• THE PROBLEM: The task calls for an exact copy of the records, without any images.

· · · · ·

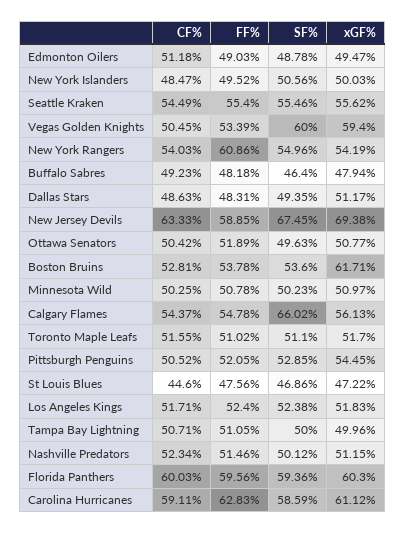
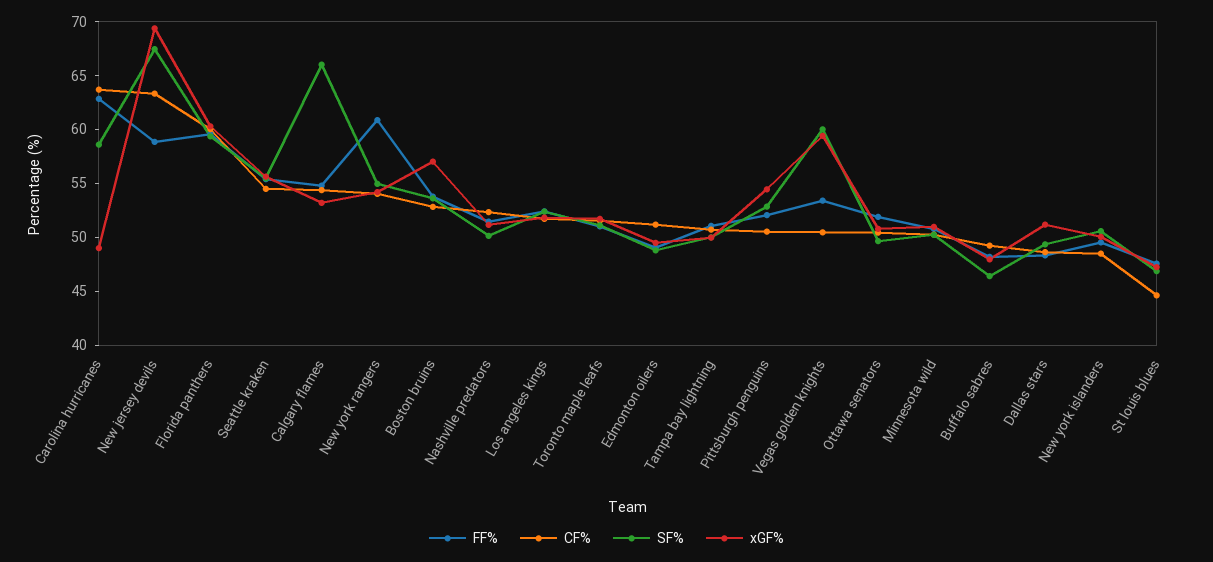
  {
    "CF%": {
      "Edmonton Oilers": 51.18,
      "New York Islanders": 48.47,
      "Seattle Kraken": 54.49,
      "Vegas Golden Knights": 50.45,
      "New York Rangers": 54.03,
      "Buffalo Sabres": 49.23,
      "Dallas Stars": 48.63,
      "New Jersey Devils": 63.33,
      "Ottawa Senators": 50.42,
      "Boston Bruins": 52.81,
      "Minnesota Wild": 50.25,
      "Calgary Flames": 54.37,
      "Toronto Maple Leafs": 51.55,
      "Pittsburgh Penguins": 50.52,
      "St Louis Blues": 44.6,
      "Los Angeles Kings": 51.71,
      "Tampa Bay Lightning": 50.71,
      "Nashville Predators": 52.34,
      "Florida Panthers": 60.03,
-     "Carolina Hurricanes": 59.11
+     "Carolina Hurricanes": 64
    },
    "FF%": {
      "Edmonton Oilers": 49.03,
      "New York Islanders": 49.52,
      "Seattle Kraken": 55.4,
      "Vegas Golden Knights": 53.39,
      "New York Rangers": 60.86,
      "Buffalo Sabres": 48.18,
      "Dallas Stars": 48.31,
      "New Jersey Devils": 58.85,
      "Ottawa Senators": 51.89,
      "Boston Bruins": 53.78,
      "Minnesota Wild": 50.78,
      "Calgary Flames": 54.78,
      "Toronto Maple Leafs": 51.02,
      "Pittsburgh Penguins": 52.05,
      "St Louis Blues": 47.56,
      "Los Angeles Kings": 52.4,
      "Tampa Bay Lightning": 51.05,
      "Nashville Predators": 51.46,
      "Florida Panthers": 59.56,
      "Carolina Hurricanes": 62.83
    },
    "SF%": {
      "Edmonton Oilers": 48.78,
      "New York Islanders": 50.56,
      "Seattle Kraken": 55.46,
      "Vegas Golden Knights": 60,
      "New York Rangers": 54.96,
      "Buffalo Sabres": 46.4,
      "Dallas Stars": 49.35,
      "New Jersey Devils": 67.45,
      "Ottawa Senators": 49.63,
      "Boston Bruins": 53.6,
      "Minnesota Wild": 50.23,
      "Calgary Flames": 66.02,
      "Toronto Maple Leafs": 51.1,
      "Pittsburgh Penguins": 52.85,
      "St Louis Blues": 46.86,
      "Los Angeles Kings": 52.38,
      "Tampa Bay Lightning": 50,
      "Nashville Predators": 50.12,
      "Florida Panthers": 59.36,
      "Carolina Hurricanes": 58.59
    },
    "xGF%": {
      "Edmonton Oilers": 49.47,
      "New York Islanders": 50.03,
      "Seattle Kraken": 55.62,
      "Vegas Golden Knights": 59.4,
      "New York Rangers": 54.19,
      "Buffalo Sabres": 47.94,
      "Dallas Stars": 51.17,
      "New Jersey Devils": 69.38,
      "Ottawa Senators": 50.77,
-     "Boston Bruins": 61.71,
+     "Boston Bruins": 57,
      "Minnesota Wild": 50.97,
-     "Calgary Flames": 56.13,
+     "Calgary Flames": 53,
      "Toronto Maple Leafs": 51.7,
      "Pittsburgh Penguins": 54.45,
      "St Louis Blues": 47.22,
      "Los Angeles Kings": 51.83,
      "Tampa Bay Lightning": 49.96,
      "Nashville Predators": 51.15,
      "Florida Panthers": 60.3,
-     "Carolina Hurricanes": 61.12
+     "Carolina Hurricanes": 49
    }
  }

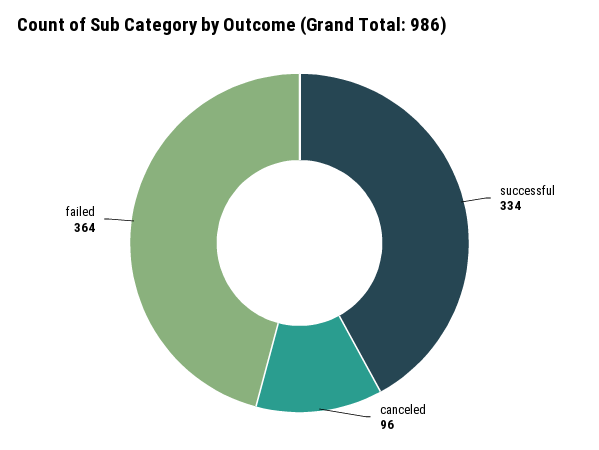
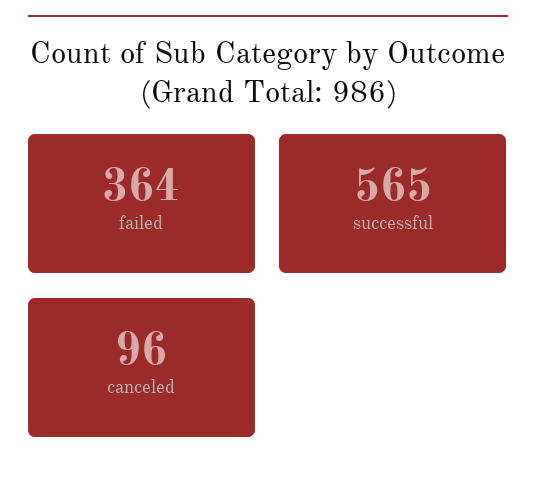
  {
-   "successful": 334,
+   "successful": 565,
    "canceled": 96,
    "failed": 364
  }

· · · · ·

• TASK ANSWER:
  {
    "CF%": {
      "Edmonton Oilers": 51.18,
      "New York Islanders": 48.47,
      "Seattle Kraken": 54.49,
      "Vegas Golden Knights": 50.45,
      "New York Rangers": 54.03,
      "Buffalo Sabres": 49.23,
      "Dallas Stars": 48.63,
      "New Jersey Devils": 63.33,
      "Ottawa Senators": 50.42,
      "Boston Bruins": 52.81,
      "Minnesota Wild": 50.25,
      "Calgary Flames": 54.37,
      "Toronto Maple Leafs": 51.55,
      "Pittsburgh Penguins": 50.52,
      "St Louis Blues": 44.6,
      "Los Angeles Kings": 51.71,
      "Tampa Bay Lightning": 50.71,
      "Nashville Predators": 52.34,
      "Florida Panthers": 60.03,
-     "Carolina Hurricanes": 59.11
+     "Carolina Hurricanes": 64
    },
    "FF%": {
      "Edmonton Oilers": 49.03,
      "New York Islanders": 49.52,
      "Seattle Kraken": 55.4,
      "Vegas Golden Knights": 53.39,
      "New York Rangers": 60.86,
      "Buffalo Sabres": 48.18,
      "Dallas Stars": 48.31,
      "New Jersey Devils": 58.85,
      "Ottawa Senators": 51.89,
      "Boston Bruins": 53.78,
      "Minnesota Wild": 50.78,
      "Calgary Flames": 54.78,
      "Toronto Maple Leafs": 51.02,
      "Pittsburgh Penguins": 52.05,
      "St Louis Blues": 47.56,
      "Los Angeles Kings": 52.4,
      "Tampa Bay Lightning": 51.05,
      "Nashville Predators": 51.46,
      "Florida Panthers": 59.56,
      "Carolina Hurricanes": 62.83
    },
    "SF%": {
      "Edmonton Oilers": 48.78,
      "New York Islanders": 50.56,
      "Seattle Kraken": 55.46,
      "Vegas Golden Knights": 60,
      "New York Rangers": 54.96,
      "Buffalo Sabres": 46.4,
      "Dallas Stars": 49.35,
      "New Jersey Devils": 67.45,
      "Ottawa Senators": 49.63,
      "Boston Bruins": 53.6,
      "Minnesota Wild": 50.23,
      "Calgary Flames": 66.02,
      "Toronto Maple Leafs": 51.1,
      "Pittsburgh Penguins": 52.85,
      "St Louis Blues": 46.86,
      "Los Angeles Kings": 52.38,
      "Tampa Bay Lightning": 50,
      "Nashville Predators": 50.12,
      "Florida Panthers": 59.36,
      "Carolina Hurricanes": 58.59
    },
    "xGF%": {
      "Edmonton Oilers": 49.47,
      "New York Islanders": 50.03,
      "Seattle Kraken": 55.62,
      "Vegas Golden Knights": 59.4,
      "New York Rangers": 54.19,
      "Buffalo Sabres": 47.94,
      "Dallas Stars": 51.17,
      "New Jersey Devils": 69.38,
      "Ottawa Senators": 50.77,
-     "Boston Bruins": 61.71,
+     "Boston Bruins": 57,
      "Minnesota Wild": 50.97,
-     "Calgary Flames": 56.13,
+     "Calgary Flames": 53,
      "Toronto Maple Leafs": 51.7,
      "Pittsburgh Penguins": 54.45,
      "St Louis Blues": 47.22,
      "Los Angeles Kings": 51.83,
      "Tampa Bay Lightning": 49.96,
      "Nashville Predators": 51.15,
      "Florida Panthers": 60.3,
-     "Carolina Hurricanes": 61.12
+     "Carolina Hurricanes": 49
    }
  }

  {
-   "successful": 334,
+   "successful": 565,
    "canceled": 96,
    "failed": 364
  }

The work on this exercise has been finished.